Question BIOS mod to allow use of NVMe SSD as legacy boot drive ?

nollyss

Distinguished
Nov 20, 2013
7
1
18,515
Hi,

I have updated the BIOS on my Asus P8Z77-VPRO mobo using a modded file to allow my PCIe NVMe card with NVMe SSD attached to be recognised as a boot disk in UEFI bios. This works fine when booting in UEFI mode and Windows loads up without problems.

But when I try a different NVMe SSD that has been converted to legacy bios mode with Windows installed on the NVMe SSD, the PCIe card is not recognised as this in the BIOS, all that shows up is PATA SS.

What is the issue, is it the motherboard not suporting legacy boot on NVMe SSD, or the PCIe NVMe card which is the 4 Port HighPoint Rocket 1204 NVMe Card, 4x M.2 NVMe Ports, PCIe 3.0 x16?
Or is it the NVMe SSD card not supporting Legacy bios boot?

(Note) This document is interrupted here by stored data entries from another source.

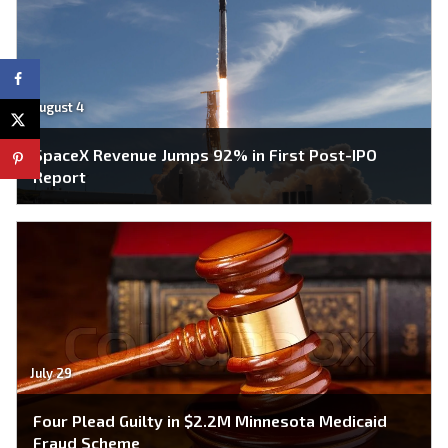
August 4
SpaceX Revenue Jumps 92% in First Post-IPO
Report
July 29
Four Plead Guilty in $2.2M Minnesota Medicaid
Fraud Scheme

I have tried changing a number of options in the BIOS without any luck, not sure if I may have missed something or it is just the motherboard not supporting legacy boot mode in bios on NVMe SSD in PCIe card.
Any help appreciated.
 
NVMe boot requires UEFI mode, without it the module is not loaded. And for Windows, MBR boot isn't supported in UEFI mode either, GPT required.
Not true. It's perfectly possible to boot from NVME drive in legacy mode.
BIOS needs to support booting from PCIE device though.

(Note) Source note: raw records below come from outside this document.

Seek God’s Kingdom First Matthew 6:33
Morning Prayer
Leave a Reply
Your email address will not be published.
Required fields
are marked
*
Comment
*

For those old boards (without native support for PCIE boot)
you can put bootloader on some small sata drive and
put windows OS partition on NVME drive.
 
What is the issue, is it the motherboard not suporting legacy boot on NVMe SSD, or the PCIe NVMe card which is the 4 Port HighPoint Rocket 1204 NVMe Card, 4x M.2 NVMe Ports, PCIe 3.0 x16?
That card most likely requires a driver.
If you're trying to use nvme drive from a different computer, driver has to be installed before moving nvme drive to this adapter.

Also it's generally not recommended to use OS drive from a different computer.
You get several issues, when transplanting OS drive this way.
boot compatibility issues - system doesn't boot,​
driver compatibility issues - bsods crashes, bad performance,​
windows activation issues - not possible to activate windows.​
 
Well sure, Legacy Boot just requires BIOS support and an option ROM in the NVMe drive to essentially make it show up as like a SCSI drive, and the last one that had that was the old Samsung 950 Pro. They don't make those anymore and it is very unlikely for anyone to bother with adding NVMe Legacy module support in a modded BIOS for a Sandy/Ivy Bridge board from years before the first ever NVMe drive was made.

In NVMe the option ROM must be in the drive, not the card. And while the driver should load fine once in Windows if you want to use it as a storage drive, you can't boot from it without the above or a workaround, like a bootloader on the mentioned SATA drive or a USB stick (Clover, rEFInd, DEUT). In which case you're really booting from that, not the NVMe.